*What is needed*.
Copy out every line of the entries below word for word, leaving out the pictures.

*Supplied material*.

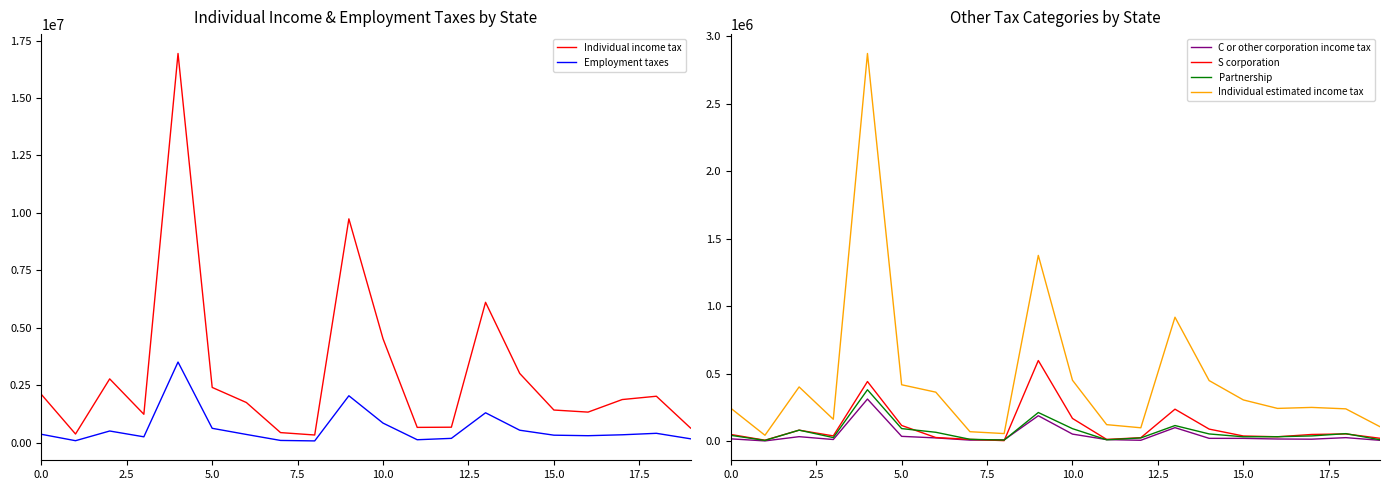

What are all the series names shown in the legend?

Individual income tax, Employment taxes, C or other corporation income tax, S corporation, Partnership, Individual estimated income tax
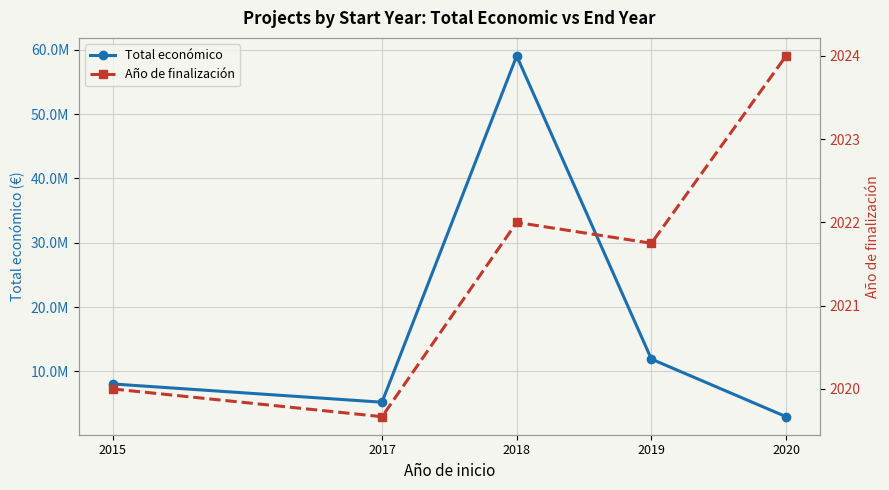

Count the number of data series in this chart.

2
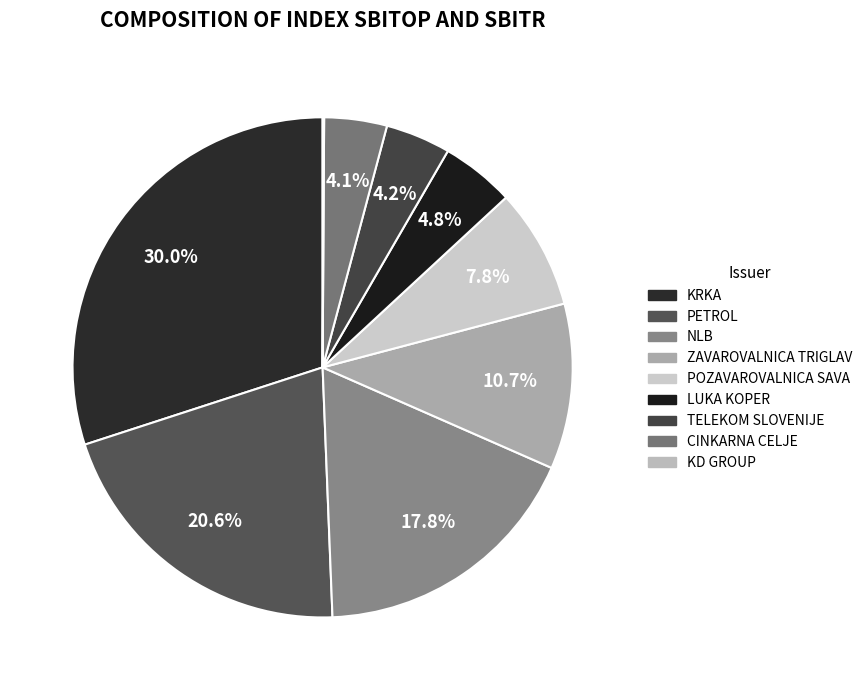

Is the sum of CINKARNA CELJE and KD GROUP greater than half?

No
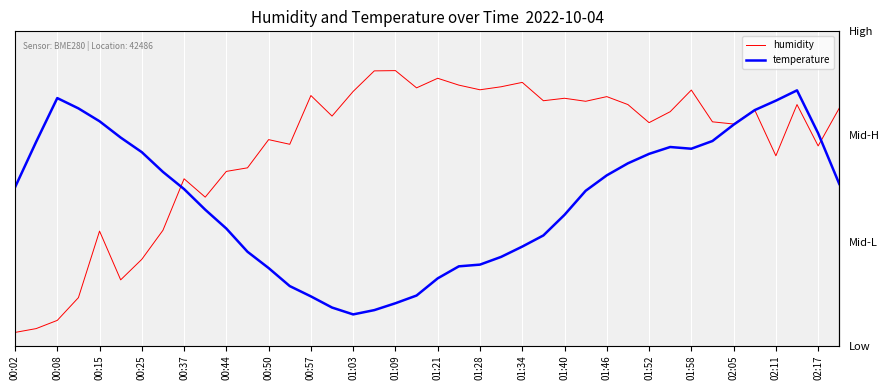

Is it true that temperature equals 0.4 at 02:05?

False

*Response area*.
What are all the series names shown in the legend?

Individual income tax, Employment taxes, C or other corporation income tax, S corporation, Partnership, Individual estimated income tax

Count the number of data series in this chart.

2

Is the sum of CINKARNA CELJE and KD GROUP greater than half?

No

Is it true that temperature equals 0.4 at 02:05?

False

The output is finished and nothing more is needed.